My research is on reinforcement learning in brains and machines. I am particularly interested in the process of learning representations that support generalization to promote flexible, speedy RL.
Some background: Deep RL is a highly general and powerfully expressive framework, with impressive victories to its name (Atari, Go, more Go, cooling centers, to list a few of my employer‘s faves). Nevertheless, deep RL has a big problem: data efficiency. A mountain of data is required to train a deep RL agent, and the agent will remain highly specialized for the task it was trained to perform. This is because agents trained with reinforcement alone do not encode anything about the structure of the environment unless its usefulness is immediately apparent. When reward is sparse, as usually the case, agents learn slowly and discard information that could have been useful later on.
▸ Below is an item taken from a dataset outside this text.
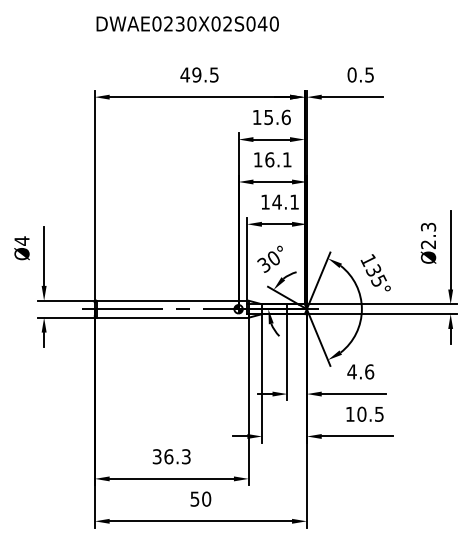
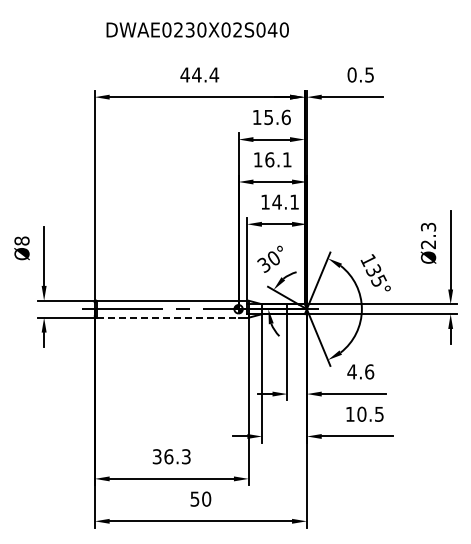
text at (187, 23) position: (187, 23) -> (197, 29)
text at (205, 74): 49.5 -> 44.4
text at (21, 240): Ø4 -> Ø8
line at (168, 317): solid -> dashed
The human mind — and the mouse mind, for that matter — is comparatively frugal. We are are constantly stashing information that might be useful for unknowable future problems and identifying patterns in the information we store. For instance, if you spot sugar while looking for salt to season your eggs, you can still recall the steps that led you to the sugar when you later want sweeten your coffee. And even a mediocre human chef understands that stirring coffee is fundamentally similar to the motion of whisking eggs and can recycle shared machinery across these tasks. When we learn about the similarity structure of the world even before it is obvious what that structure might be useful for, we prepare ourselves to plan rapidly in the future by analogy with relevant episodes from the past. Endowing machines with this capability remains largely an open problem, which is one reason we solved Go before we solved amateur cooking.
So I study what kinds of representations in the brain support these analogies and work on expressing them in a mathematical form for machine learning purposes. My doctoral research has involved investigating specifically how hippocampus and entorhinal cortex jointly support this type of flexible learning and planning. In addition to following up on this research, I am now working at DeepMind to port this representational capacity over to machines.